**WHAT YOU WILL DO:** In the data below, one line contains "המעוניינים להקדים את המתחרים." and a later one contains "האם אתה מחפש". Print both, with every line between them, exactly and alone.

RECORDS SUPPLIED Start Marker

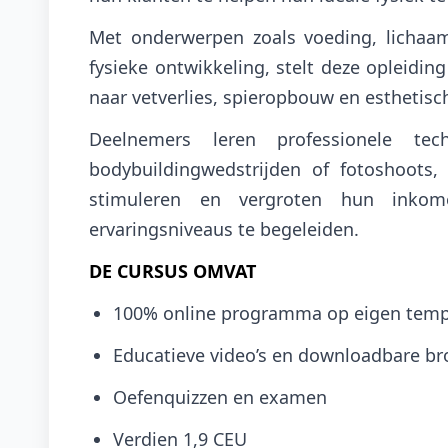
Met onderwerpen zoals voeding, lichaam
fysieke ontwikkeling, stelt deze opleiding
naar vetverlies, spieropbouw en esthetisc
Deelnemers leren professionele t
bodybuildingwedstrijden of fotoshoots,
stimuleren en vergroten hun inkome
ervaringsniveaus te begeleiden.
DE CURSUS OMVAT
100% online programma op eigen tem
Educatieve video’s en downloadbare b
Oefenquizzen en examen
Verdien 1,9 CEU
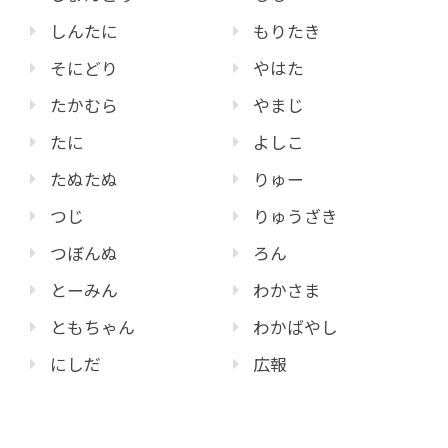
しんたに
もりたき
そにどり
やはた
たかむら
やまじ
たに
よしこ
たぬたぬ
りゅー
つじ
りゅうざき
つぼんぬ
ろん
とーみん
わかさま
ともちゃん
わかばやし
にしだ
広報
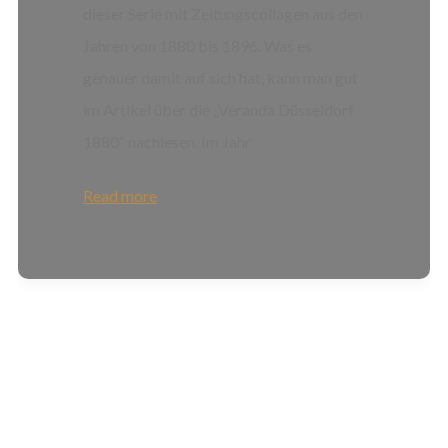
dieser Serie mit Zeitungscollagen aus den
Jahren von 1880 bis 1896. Was es
genauer damit auf sich hat, kann man gut
im Artikel über die „Veranda Düsseldorf
1880“ nachlesen. Im Jahr
Read more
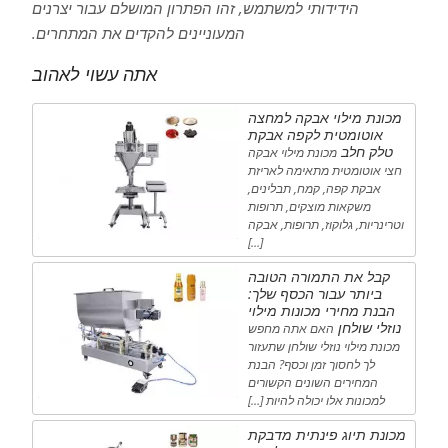
הידידותי למשתמש, זהו הפתרון המושלם עבור יצרנים
המעוניינים להקדים את המתחרים.
אתה עשוי לאהוב
מכונת מילוי אבקה למחצה
אוטומטית לקפה אבקת
טלק חלב
מכונת מילוי אבקה
חצי אוטומטית מתאימה לאריזת
אבקת קפה, קמח, תבלינים,
משקאות מוצקים, תרופות
וטרינריות, גלוקוז, תרופות, אבקה
[…]
קבל את התמורה הטובה
ביותר עבור הכסף שלך:
הבנת מחירי מכונות מילוי
נוזלי שולחן
האם אתה מחפש
מכונת מילוי נוזלי שולחן שתעזור
לך לחסוך זמן וכסף? הבנת
המחירים השונים הקשורים
למכונות אלו יכולה להיות […]
מכונת תיוג פינתית מדבקת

RECORDS SUPPLIED End Marker

**ANSWER BOX:**
המעוניינים להקדים את המתחרים.
אתה עשוי לאהוב
מכונת מילוי אבקה למחצה
אוטומטית לקפה אבקת
טלק חלב
מכונת מילוי אבקה
חצי אוטומטית מתאימה לאריזת
אבקת קפה, קמח, תבלינים,
משקאות מוצקים, תרופות
וטרינריות, גלוקוז, תרופות, אבקה
[…]
קבל את התמורה הטובה
ביותר עבור הכסף שלך:
הבנת מחירי מכונות מילוי
נוזלי שולחן
האם אתה מחפש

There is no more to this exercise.